◆ Exercise prompt ◆
Every line below between the one holding "hfov_deg: 11.1" and the one holding "f_number: 1.5", inclusive, should be copied exactly, and no other line.

═════ Data to use

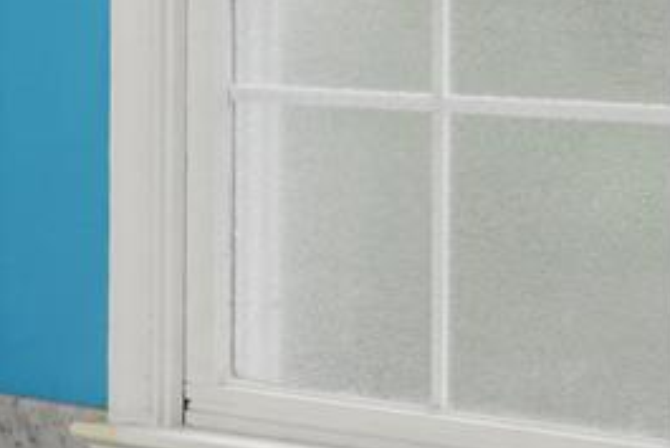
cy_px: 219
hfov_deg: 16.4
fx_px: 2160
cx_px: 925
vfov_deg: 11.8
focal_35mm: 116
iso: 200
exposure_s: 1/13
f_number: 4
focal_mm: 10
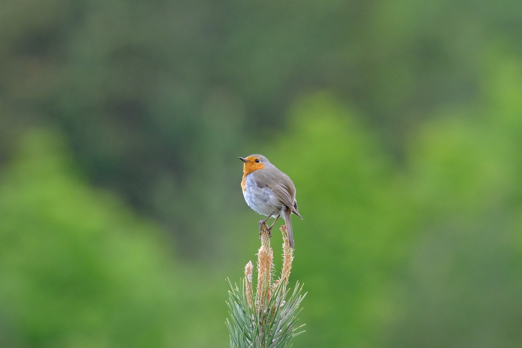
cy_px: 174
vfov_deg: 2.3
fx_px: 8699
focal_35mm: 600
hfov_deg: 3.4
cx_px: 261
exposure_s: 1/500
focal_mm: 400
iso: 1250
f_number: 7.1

══════════
═════ Data to use

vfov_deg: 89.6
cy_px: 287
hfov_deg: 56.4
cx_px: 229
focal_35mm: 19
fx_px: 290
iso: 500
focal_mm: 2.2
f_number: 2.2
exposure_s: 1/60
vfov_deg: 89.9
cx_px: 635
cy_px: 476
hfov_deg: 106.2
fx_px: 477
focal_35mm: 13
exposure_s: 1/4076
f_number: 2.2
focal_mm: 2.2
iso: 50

══════════
═════ Data to use

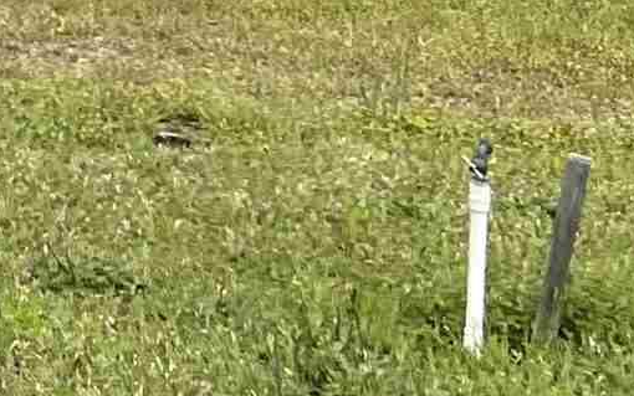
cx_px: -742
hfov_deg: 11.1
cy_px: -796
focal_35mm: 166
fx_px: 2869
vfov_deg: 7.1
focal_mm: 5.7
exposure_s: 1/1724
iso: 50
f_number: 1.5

══════════

◆ Output below ◆
hfov_deg: 11.1
cy_px: -796
focal_35mm: 166
fx_px: 2869
vfov_deg: 7.1
focal_mm: 5.7
exposure_s: 1/1724
iso: 50
f_number: 1.5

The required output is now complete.